Tasks to complete =>
A. In the Everglades cycling story, which two roads head west across the glades from Miami?
B. Transcribe the Everglades cycling story from "If you want" up to and including "it was then.", keeping every word and punctuation mark unchanged.

Reading passage =>
☆ ☆ ☆ ☆ ☆

If you want to get anywhere from Miami and you don’t want to hug the coast, you’ve got to go through the Everglades: a steaming swamp festooned with midges, alligators and goodness knows what else. Two roads head west across the glades from Miami: an interstate that bans cyclists and the older Highway 41. Highway 41 it was then.
About halfway through the swamp, there’s a alternative road that takes you on a detour for twenty five miles or so. I hadn’t turned a corner in a few hours by this point, so the chance to get off-route and avoid some of the cars was a welcome one. I had food, water, spares and plenty of daylight; what could possibly go wrong? I passed through a slightly run-down looking village at the start and got chased by a few biggish-looking dogs, but it was nothing out of the ordinary. Strava titles flashed through my mind: “Everglades were disappointing, I was promised alligators but all I got were some boring old dogs”. So far so smug.
The road soon turned to gravel – more worrying as my tyres weren’t really specced for it but that wasn’t a major concern; I could always repair them, right? As I got drier into the swamp the settlements got weirder: tumble down snacks with strange sculptures outside, including a fairly realistic bloodied corpse hanging out the window of a rusty old car. At least, I’m sure it was a sculpture …
Safely through the villages, I started to dally. This was the wildest, weirdest and most remote place I’d be in all the lower 48 states, so I could at least get some properly ‘epic’ photos, yeah? Carrion birds stalked the road as I happily snapped away.
My rear tyre was soft when I returned from one shoot. How annoying. Nothing for it: up-end the bike and replace the tube. Here was the spare … oh shit.
Inner tubes have two types of valves. My wheel rims took the narrower type, but this tube, bought en-route, took the thicker one. I knew about the compatibility issues and what’s more I knew how I must have made the mistake in the shop: I’d deliberately moved from the Schrader valve section to the Presta valve section, then while looking for the right thickness for my tyres, had accidentally moved back again. Oh well, I had another tube and that had come from a different shop. I’d never made this mistake before so surely I wouldn’t have made the same mistake twice in a row, would I?
The second tube was also Schrader. I had no spare tubes.

☆ ☆ ☆ ☆ ☆

Data below =>
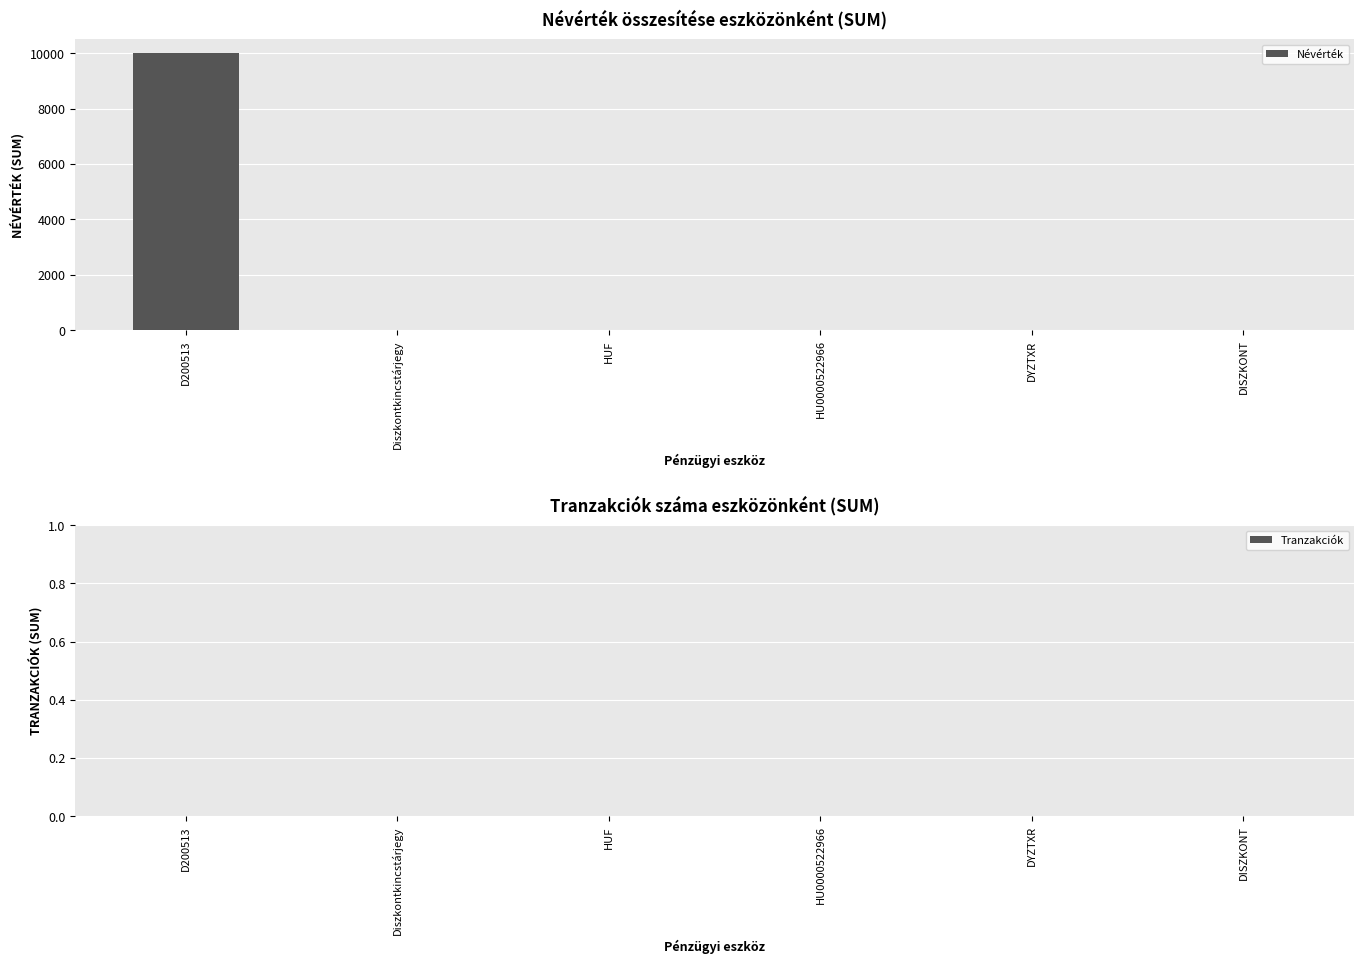

Between D200513 and DYZTXR, which is larger?

D200513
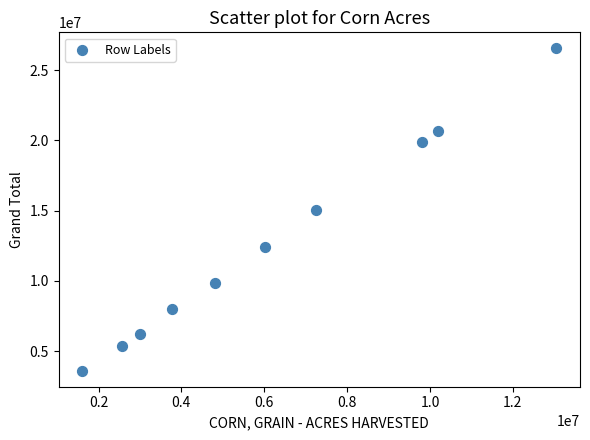

What is the range of Y values (max minus min)?

22940000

☆ ☆ ☆ ☆ ☆

Exercise responses =>
A. An interstate that bans cyclists and the older Highway 41.

B.
If you want to get anywhere from Miami and you don’t want to hug the coast, you’ve got to go through the Everglades: a steaming swamp festooned with midges, alligators and goodness knows what else. Two roads head west across the glades from Miami: an interstate that bans cyclists and the older Highway 41. Highway 41 it was then.